Glenn: Yeah, I think we all found it was pretty easy to get started and wrap our heads around it. It wasn’t too big a shift in our programming mindset. It was more just about where the code ran.
Q: In getting started with Blazor, it looks like it’s mostly based on components for UI. What about non-visual components, like custom timers or logical data sets, etc.?
Glenn: So actually, I think that’s the great thing. This is one of the things that’s really exciting to me about this, because you’re absolutely right, it is primarily about UI. But it’s all .NET code. So, at any point, you’ve got access to anything that you want to write in C sharp, non-visual, and you can use dependency injection on the client-side code to have it pushed into your UI components and run for you.
Kevin: Yeah, that got me thinking. I don’t actually have any totally non-visible components, but you can see here, if we just took this piece out of it, it’s not going to render anything.

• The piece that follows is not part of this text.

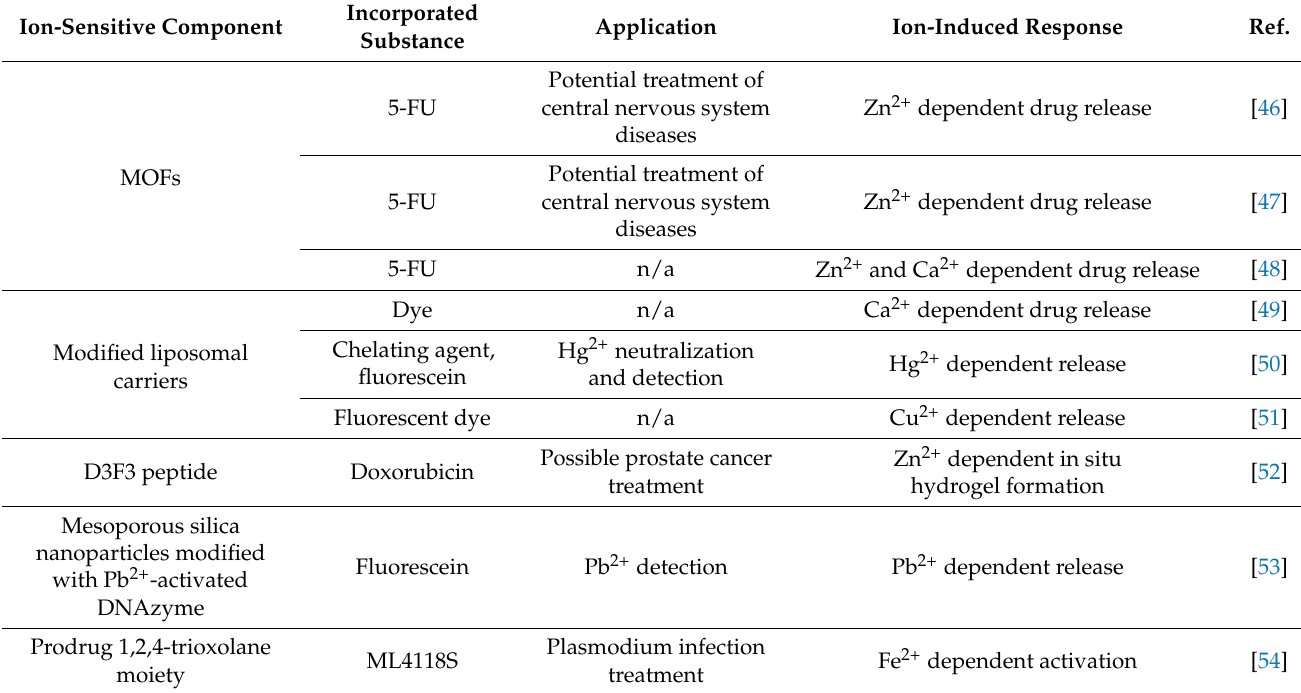
Table 2. Summary of selective ion-responsive systems for pharmaceutical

So you can have non-visual elements.
You can use cascading parameters, which I don’t think we have time to talk about here, but you can use something like that to pass information down. So, for instance, the form component itself is actually a non-visual component. You don’t see the form, you’d just see the form fields, but the form ties them all together.
So, you definitely can have non-visual components and you could even have one that doesn’t show anything and then later in your application, it does. So that it doesn’t make a distinction between the visual and non-visual, but you can definitely make both.
Q: What about non-visual components that trigger events?
Glenn: I don’t know about that one. I think at that point, you could write it as a Razor Page. It just doesn’t render anything. And then when something else happens, that triggers an event, and it could cause something to get rendered or send off a message to another one of the components in the render context to be able to fire up and run.
So I think there’s a ton of opportunity for those things out there. And, certainly, a lot of the major component vendors like Telerik and ComponentOne are starting to ship out Blazor libraries that run both server-side and client-side.
Kevin: I just wanted to show—I’m not sure exactly what we’re talking about, triggering events, but you can create a div that doesn’t show, you can have any of the JavaScript typically that you’d have on click, on load—all those different things.
And then you can actually have it handle the method. You could have a, message down here that’s just public void DoSomething
.
And now I can have it set, like on page load. So you could have a component like that and it will run this code in here. You can have multiple methods on it. You can use any of the JavaScript events. I hope that covers the question.